[Bounding box prediction data]
* * * * *

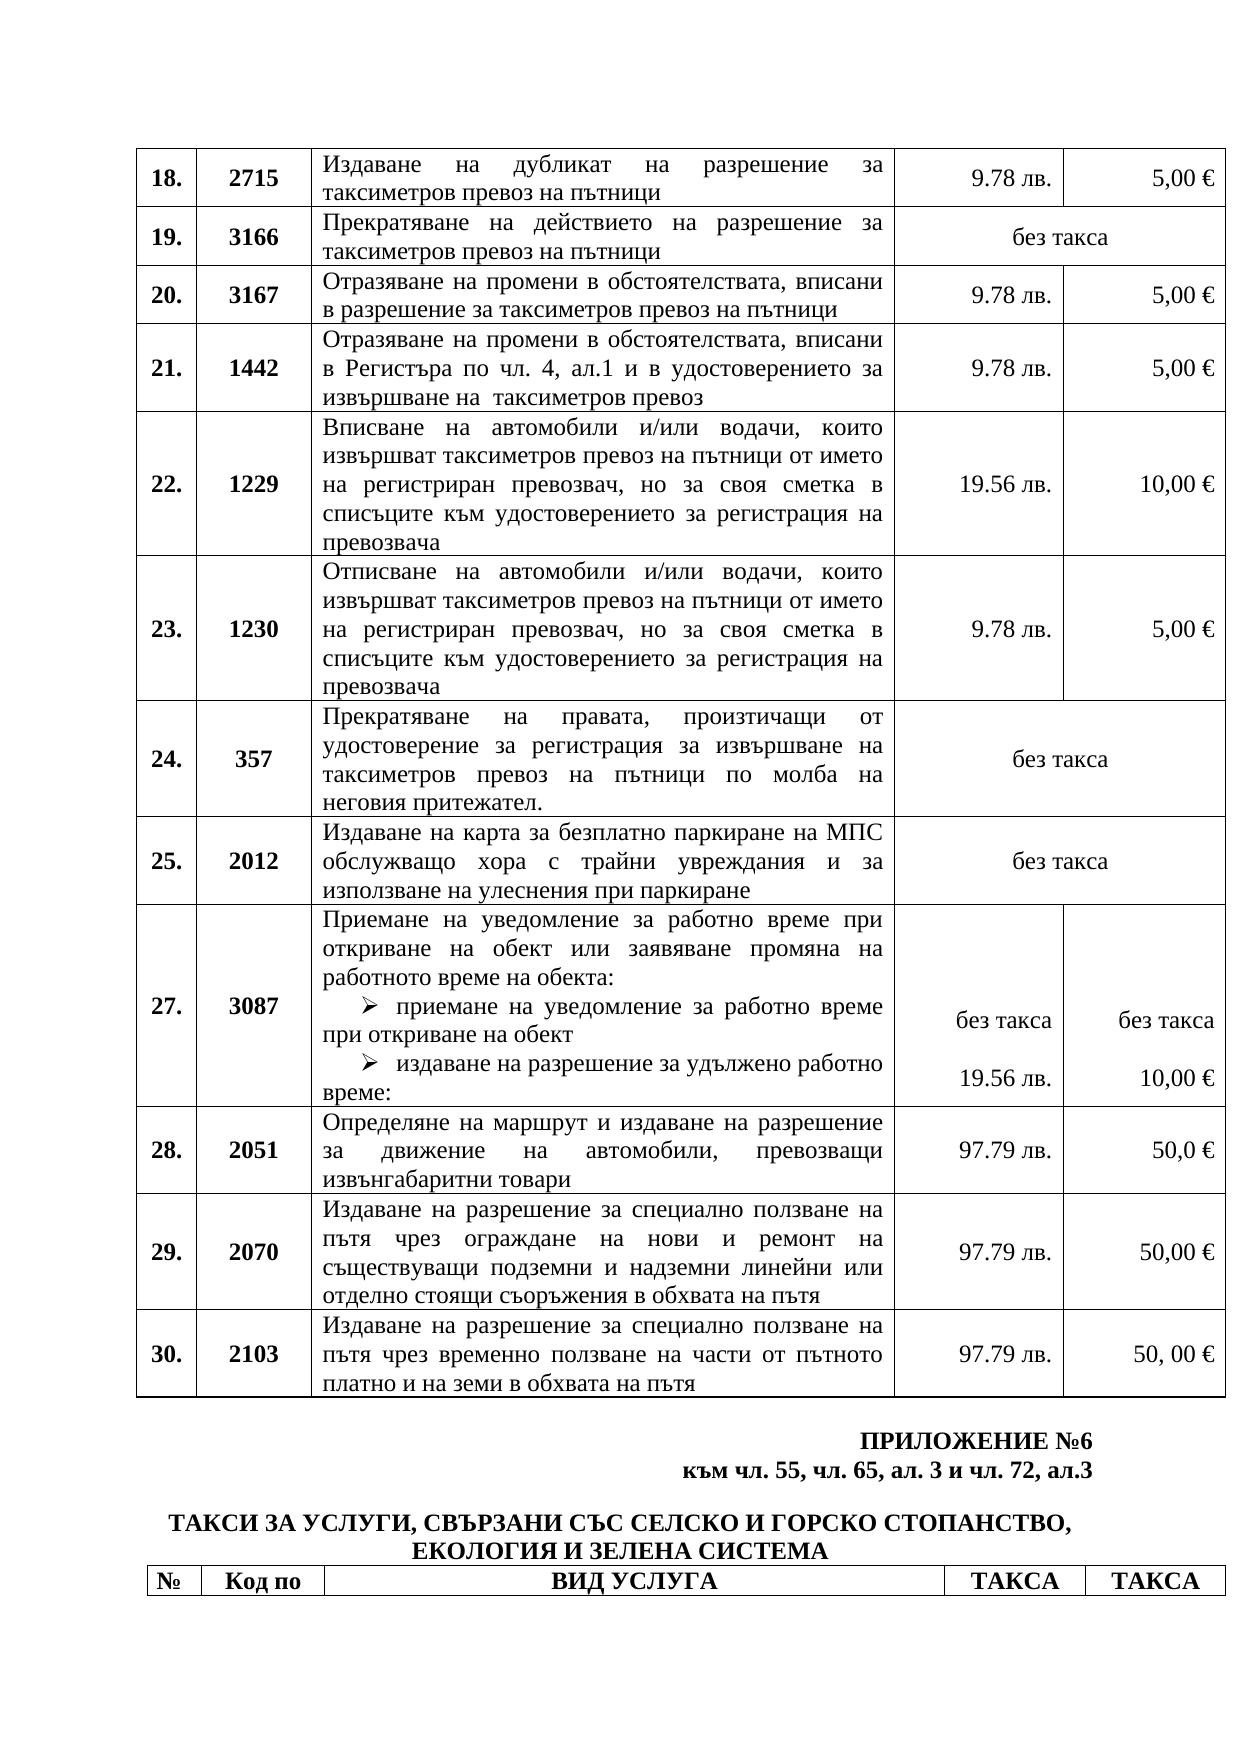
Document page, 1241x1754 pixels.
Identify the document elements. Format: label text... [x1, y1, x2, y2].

table_cell 9.78 лв. [895, 556, 1063, 700]
table_cell 23. [137, 556, 196, 700]
table_cell 9.78 лв. [895, 324, 1063, 411]
table_cell 2070 [197, 1194, 311, 1309]
table_cell 21. [137, 324, 196, 411]
table_cell Определяне на маршрут и издаване на разрешение за движение на автомобили, превозващи извънгабаритни товари [312, 1107, 894, 1193]
table_cell 5,00 € [1064, 556, 1225, 700]
table_cell без такса [895, 701, 1225, 816]
table_cell 1442 [197, 324, 311, 411]
table_cell Издаване на карта за безплатно паркиране на МПС обслужващо хора с трайни увреждания и за използване на улеснения при паркиране [312, 817, 894, 903]
table_cell Издаване на разрешение за специално ползване на пътя чрез ограждане на нови и ремонт на съществуващи подземни и надземни линейни или отделно стоящи съоръжения в обхвата на пътя [312, 1194, 894, 1309]
table_cell 19.56 лв. [895, 412, 1063, 555]
table_cell 25. [137, 817, 196, 903]
table_cell 5,00 € [1064, 149, 1225, 206]
text ТАКСИ ЗА УСЛУГИ, СВЪРЗАНИ СЪС СЕЛСКО И ГОРСКО СТОПАНСТВО, [148, 1508, 1093, 1536]
table_cell 97.79 лв. [895, 1194, 1063, 1309]
table_cell Прекратяване на действието на разрешение за таксиметров превоз на пътници [312, 207, 894, 265]
table_header ТАКСА евро (€) [1086, 1566, 1225, 1595]
table_cell 10,00 € [1064, 412, 1225, 555]
table_cell 97.79 лв. [895, 1107, 1063, 1193]
table_cell Приемане на уведомление за работно време при откриване на обект или заявяване промяна на работното време на обекта: приемане на уведомление за работно време при откриване на обект издаване на разрешение за удължено работно време: [312, 905, 894, 1106]
table_cell без такса [895, 817, 1225, 903]
table_cell 50,00 € [1064, 1194, 1225, 1309]
table_cell 1229 [197, 412, 311, 555]
table_cell 20. [137, 266, 196, 323]
table_cell 5,00 € [1064, 324, 1225, 411]
table_cell Прекратяване на правата, произтичащи от удостоверение за регистрация за извършване на таксиметров превоз на пътници по молба на неговия притежател. [312, 701, 894, 816]
table_cell Издаване на разрешение за специално ползване на пътя чрез временно ползване на части от пътното платно и на земи в обхвата на пътя [312, 1310, 894, 1396]
table_cell 3087 [197, 905, 311, 1106]
table_cell 22. [137, 412, 196, 555]
table_cell 18. [137, 149, 196, 206]
table_cell 9.78 лв. [895, 149, 1063, 206]
table_cell 3166 [197, 207, 311, 265]
table_cell 24. [137, 701, 196, 816]
table_header Код по ИИСДА [202, 1566, 324, 1595]
table_cell 28. [137, 1107, 196, 1193]
table_cell 29. [137, 1194, 196, 1309]
table_cell 5,00 € [1064, 266, 1225, 323]
table_cell 1230 [197, 556, 311, 700]
table_cell 2715 [197, 149, 311, 206]
table_cell Издаване на дубликат на разрешение за таксиметров превоз на пътници [312, 149, 894, 206]
table_cell без такса [895, 207, 1225, 265]
table_cell 50, 00 € [1064, 1310, 1225, 1396]
table_cell 2103 [197, 1310, 311, 1396]
table_header ВИД УСЛУГА [325, 1566, 944, 1595]
table_cell без такса 19.56 лв. [895, 905, 1063, 1106]
table_cell 2012 [197, 817, 311, 903]
table_cell 27. [137, 905, 196, 1106]
table_cell Отписване на автомобили и/или водачи, които извършват таксиметров превоз на пътници от името на регистриран превозвач, но за своя сметка в списъците към удостоверението за регистрация на превозвача [312, 556, 894, 700]
table_header № по ред [148, 1566, 201, 1595]
table_cell 50,0 € [1064, 1107, 1225, 1193]
table_cell 357 [197, 701, 311, 816]
table_header ТАКСА лева (лв.) [945, 1566, 1085, 1595]
table_cell Отразяване на промени в обстоятелствата, вписани в разрешение за таксиметров превоз на пътници [312, 266, 894, 323]
table_cell 30. [137, 1310, 196, 1396]
table_cell Отразяване на промени в обстоятелствата, вписани в Регистъра по чл. 4, ал.1 и в удостоверението за извършване на таксиметров превоз [312, 324, 894, 411]
text към чл. 55, чл. 65, ал. 3 и чл. 72, ал.3 [148, 1455, 1093, 1484]
table_cell 97.79 лв. [895, 1310, 1063, 1396]
text ЕКОЛОГИЯ И ЗЕЛЕНА СИСТЕМА [148, 1536, 1093, 1565]
table_cell 9.78 лв. [895, 266, 1063, 323]
table_cell 3167 [197, 266, 311, 323]
table_cell 2051 [197, 1107, 311, 1193]
text ПРИЛОЖЕНИЕ №6 [148, 1426, 1093, 1455]
table_cell 19. [137, 207, 196, 265]
table_cell без такса 10,00 € [1064, 905, 1225, 1106]
table_cell Вписване на автомобили и/или водачи, които извършват таксиметров превоз на пътници от името на регистриран превозвач, но за своя сметка в списъците към удостоверението за регистрация на превозвача [312, 412, 894, 555]
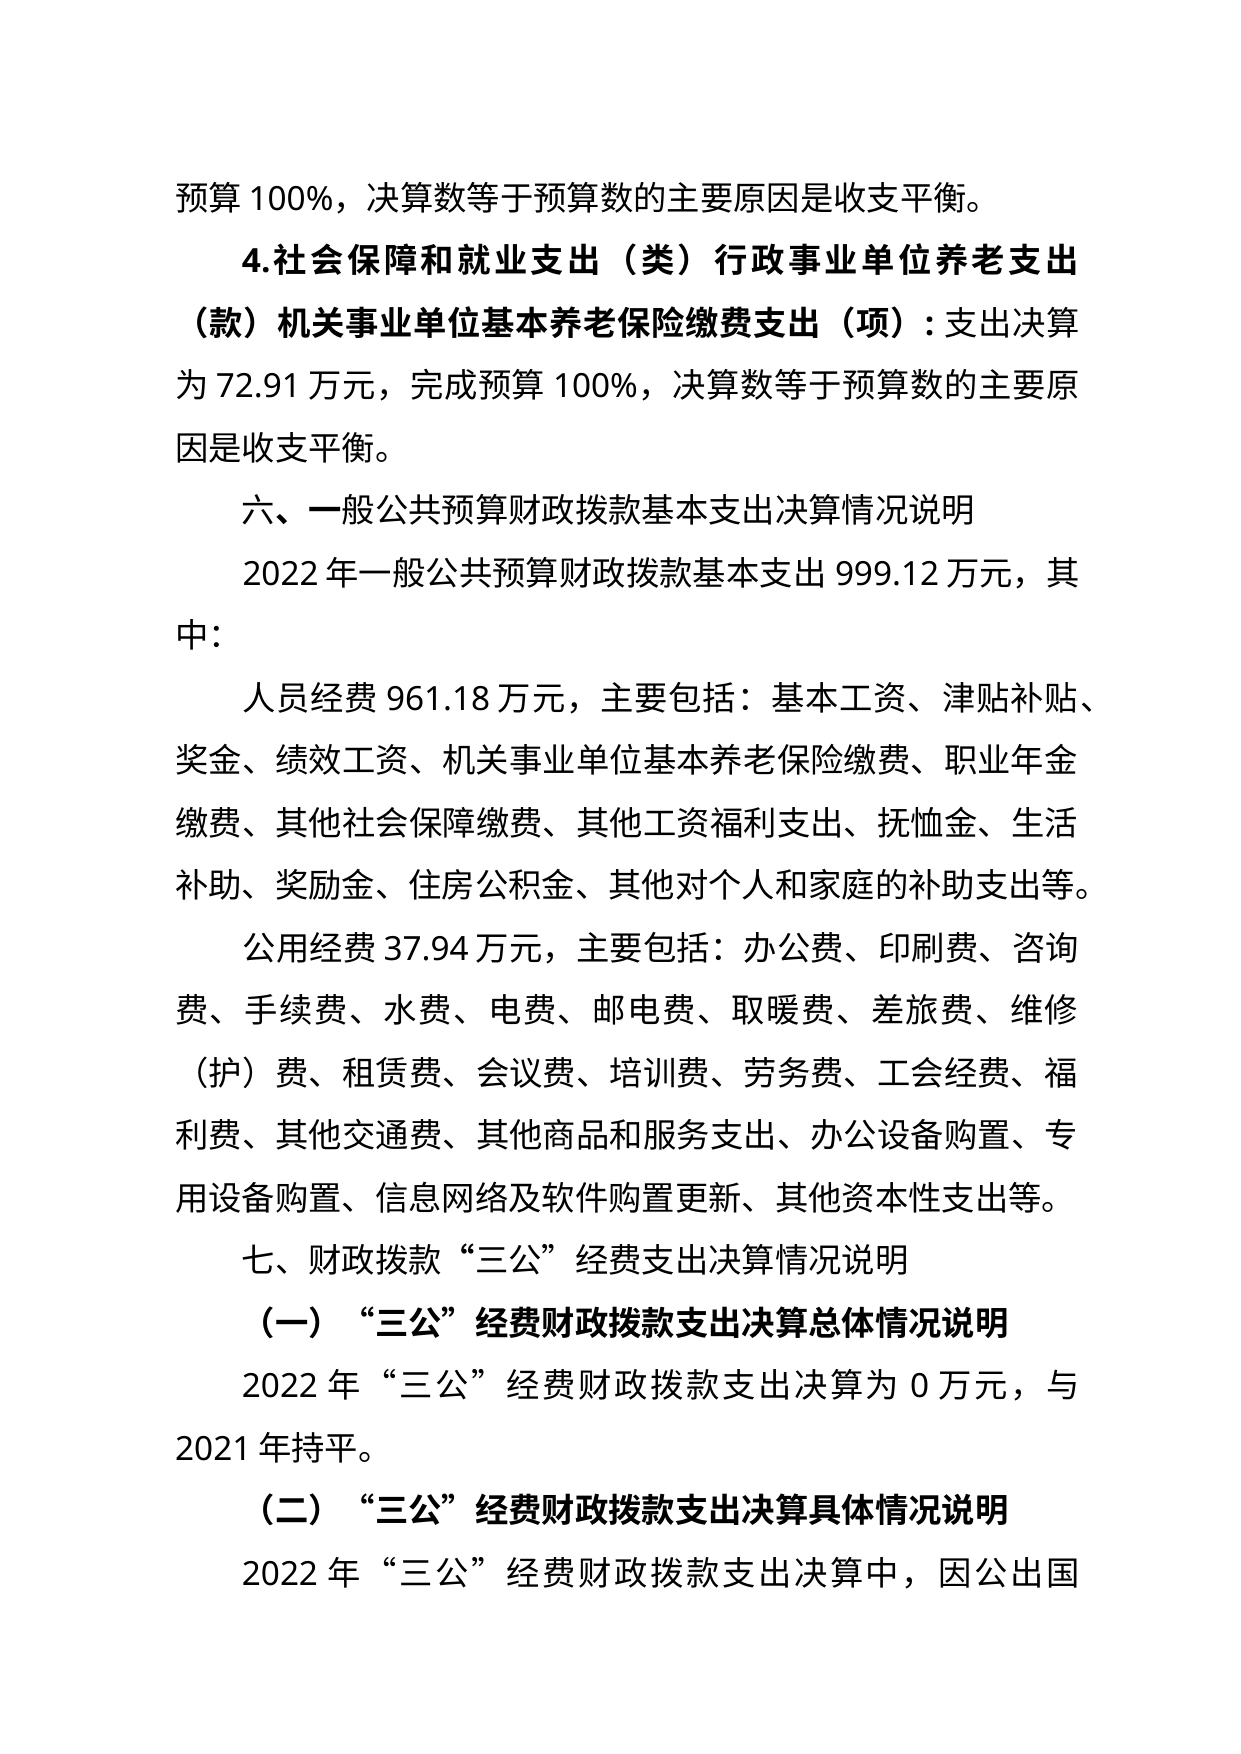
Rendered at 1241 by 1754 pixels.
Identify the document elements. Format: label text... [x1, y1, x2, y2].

text 七、财政拨款“三公”经费支出决算情况说明 [175, 1223, 1080, 1285]
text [175, 1535, 1080, 1598]
text （一）“三公”经费财政拨款支出决算总体情况说明 [175, 1285, 1080, 1348]
text 2022年一般公共预算财政拨款基本支出999.12万元，其中： [175, 535, 1080, 660]
text 人员经费961.18万元，主要包括：基本工资、津贴补贴、奖金、绩效工资、机关事业单位基本养老保险缴费、职业年金缴费、其他社会保障缴费、其他工资福利支出、抚恤金、生活补助、奖励金、住房公积金、其他对个人和家庭的补助支出等。 [175, 660, 1080, 910]
text 2022年“三公”经费财政拨款支出决算为0万元，与2021年持平。 [175, 1348, 1080, 1473]
text 4.社会保障和就业支出（类）行政事业单位养老支出（款）机关事业单位基本养老保险缴费支出（项）: 支出决算为72.91万元，完成预算100%，决算数等于预算数的主要原因是收支平衡。 [175, 223, 1080, 473]
text （二）“三公”经费财政拨款支出决算具体情况说明 [175, 1473, 1080, 1535]
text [175, 160, 1080, 223]
text 六、一般公共预算财政拨款基本支出决算情况说明 [175, 473, 1080, 535]
text 公用经费37.94万元，主要包括：办公费、印刷费、咨询费、手续费、水费、电费、邮电费、取暖费、差旅费、维修（护）费、租赁费、会议费、培训费、劳务费、工会经费、福利费、其他交通费、其他商品和服务支出、办公设备购置、专用设备购置、信息网络及软件购置更新、其他资本性支出等。 [175, 910, 1080, 1223]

* * * * *

> **WHAT IS EXPECTED**: Transcribe each line above exactly, pictures excluded.

> **FINAL ANSWER**:
Document page, 1241x1754 pixels.
Identify the document elements. Format: label text... [x1, y1, x2, y2].

table_cell 9.78 лв. [895, 556, 1063, 700]
table_cell 23. [137, 556, 196, 700]
table_cell 9.78 лв. [895, 324, 1063, 411]
table_cell 2070 [197, 1194, 311, 1309]
table_cell 21. [137, 324, 196, 411]
table_cell Определяне на маршрут и издаване на разрешение за движение на автомобили, превозващи извънгабаритни товари [312, 1107, 894, 1193]
table_cell 5,00 € [1064, 556, 1225, 700]
table_cell без такса [895, 701, 1225, 816]
table_cell 1442 [197, 324, 311, 411]
table_cell Издаване на карта за безплатно паркиране на МПС обслужващо хора с трайни увреждания и за използване на улеснения при паркиране [312, 817, 894, 903]
table_cell Издаване на разрешение за специално ползване на пътя чрез ограждане на нови и ремонт на съществуващи подземни и надземни линейни или отделно стоящи съоръжения в обхвата на пътя [312, 1194, 894, 1309]
table_cell 19.56 лв. [895, 412, 1063, 555]
table_cell 25. [137, 817, 196, 903]
table_cell 5,00 € [1064, 149, 1225, 206]
text ТАКСИ ЗА УСЛУГИ, СВЪРЗАНИ СЪС СЕЛСКО И ГОРСКО СТОПАНСТВО, [148, 1508, 1093, 1536]
table_cell 97.79 лв. [895, 1194, 1063, 1309]
table_cell Прекратяване на действието на разрешение за таксиметров превоз на пътници [312, 207, 894, 265]
table_header ТАКСА евро (€) [1086, 1566, 1225, 1595]
table_cell 10,00 € [1064, 412, 1225, 555]
table_cell 97.79 лв. [895, 1107, 1063, 1193]
table_cell Приемане на уведомление за работно време при откриване на обект или заявяване промяна на работното време на обекта: приемане на уведомление за работно време при откриване на обект издаване на разрешение за удължено работно време: [312, 905, 894, 1106]
table_cell без такса [895, 817, 1225, 903]
table_cell 50,00 € [1064, 1194, 1225, 1309]
table_cell 1229 [197, 412, 311, 555]
table_cell 20. [137, 266, 196, 323]
table_cell 5,00 € [1064, 324, 1225, 411]
table_cell Прекратяване на правата, произтичащи от удостоверение за регистрация за извършване на таксиметров превоз на пътници по молба на неговия притежател. [312, 701, 894, 816]
table_cell Издаване на разрешение за специално ползване на пътя чрез временно ползване на части от пътното платно и на земи в обхвата на пътя [312, 1310, 894, 1396]
table_cell 3087 [197, 905, 311, 1106]
table_cell 22. [137, 412, 196, 555]
table_cell 18. [137, 149, 196, 206]
table_cell 9.78 лв. [895, 149, 1063, 206]
table_cell 3166 [197, 207, 311, 265]
table_cell 24. [137, 701, 196, 816]
table_header Код по ИИСДА [202, 1566, 324, 1595]
table_cell 28. [137, 1107, 196, 1193]
table_cell 29. [137, 1194, 196, 1309]
table_cell 5,00 € [1064, 266, 1225, 323]
table_cell 1230 [197, 556, 311, 700]
table_cell 2715 [197, 149, 311, 206]
table_cell Издаване на дубликат на разрешение за таксиметров превоз на пътници [312, 149, 894, 206]
table_cell без такса [895, 207, 1225, 265]
table_cell 50, 00 € [1064, 1310, 1225, 1396]
table_cell 2103 [197, 1310, 311, 1396]
table_header ВИД УСЛУГА [325, 1566, 944, 1595]
table_cell без такса 19.56 лв. [895, 905, 1063, 1106]
table_cell 2012 [197, 817, 311, 903]
table_cell 27. [137, 905, 196, 1106]
table_cell Отписване на автомобили и/или водачи, които извършват таксиметров превоз на пътници от името на регистриран превозвач, но за своя сметка в списъците към удостоверението за регистрация на превозвача [312, 556, 894, 700]
table_header № по ред [148, 1566, 201, 1595]
table_cell 50,0 € [1064, 1107, 1225, 1193]
table_cell 357 [197, 701, 311, 816]
table_header ТАКСА лева (лв.) [945, 1566, 1085, 1595]
table_cell Отразяване на промени в обстоятелствата, вписани в разрешение за таксиметров превоз на пътници [312, 266, 894, 323]
table_cell 30. [137, 1310, 196, 1396]
table_cell Отразяване на промени в обстоятелствата, вписани в Регистъра по чл. 4, ал.1 и в удостоверението за извършване на таксиметров превоз [312, 324, 894, 411]
text към чл. 55, чл. 65, ал. 3 и чл. 72, ал.3 [148, 1455, 1093, 1484]
table_cell 97.79 лв. [895, 1310, 1063, 1396]
text ЕКОЛОГИЯ И ЗЕЛЕНА СИСТЕМА [148, 1536, 1093, 1565]
table_cell 9.78 лв. [895, 266, 1063, 323]
table_cell 3167 [197, 266, 311, 323]
table_cell 2051 [197, 1107, 311, 1193]
text ПРИЛОЖЕНИЕ №6 [148, 1426, 1093, 1455]
table_cell 19. [137, 207, 196, 265]
table_cell без такса 10,00 € [1064, 905, 1225, 1106]
table_cell Вписване на автомобили и/или водачи, които извършват таксиметров превоз на пътници от името на регистриран превозвач, но за своя сметка в списъците към удостоверението за регистрация на превозвача [312, 412, 894, 555]
Rendered at 1241 by 1754 pixels.
Identify the document elements. Format: label text... [x1, y1, x2, y2].

text 七、财政拨款“三公”经费支出决算情况说明 [175, 1223, 1080, 1285]
text [175, 1535, 1080, 1598]
text （一）“三公”经费财政拨款支出决算总体情况说明 [175, 1285, 1080, 1348]
text 2022年一般公共预算财政拨款基本支出999.12万元，其中： [175, 535, 1080, 660]
text 人员经费961.18万元，主要包括：基本工资、津贴补贴、奖金、绩效工资、机关事业单位基本养老保险缴费、职业年金缴费、其他社会保障缴费、其他工资福利支出、抚恤金、生活补助、奖励金、住房公积金、其他对个人和家庭的补助支出等。 [175, 660, 1080, 910]
text 2022年“三公”经费财政拨款支出决算为0万元，与2021年持平。 [175, 1348, 1080, 1473]
text 4.社会保障和就业支出（类）行政事业单位养老支出（款）机关事业单位基本养老保险缴费支出（项）: 支出决算为72.91万元，完成预算100%，决算数等于预算数的主要原因是收支平衡。 [175, 223, 1080, 473]
text （二）“三公”经费财政拨款支出决算具体情况说明 [175, 1473, 1080, 1535]
text [175, 160, 1080, 223]
text 六、一般公共预算财政拨款基本支出决算情况说明 [175, 473, 1080, 535]
text 公用经费37.94万元，主要包括：办公费、印刷费、咨询费、手续费、水费、电费、邮电费、取暖费、差旅费、维修（护）费、租赁费、会议费、培训费、劳务费、工会经费、福利费、其他交通费、其他商品和服务支出、办公设备购置、专用设备购置、信息网络及软件购置更新、其他资本性支出等。 [175, 910, 1080, 1223]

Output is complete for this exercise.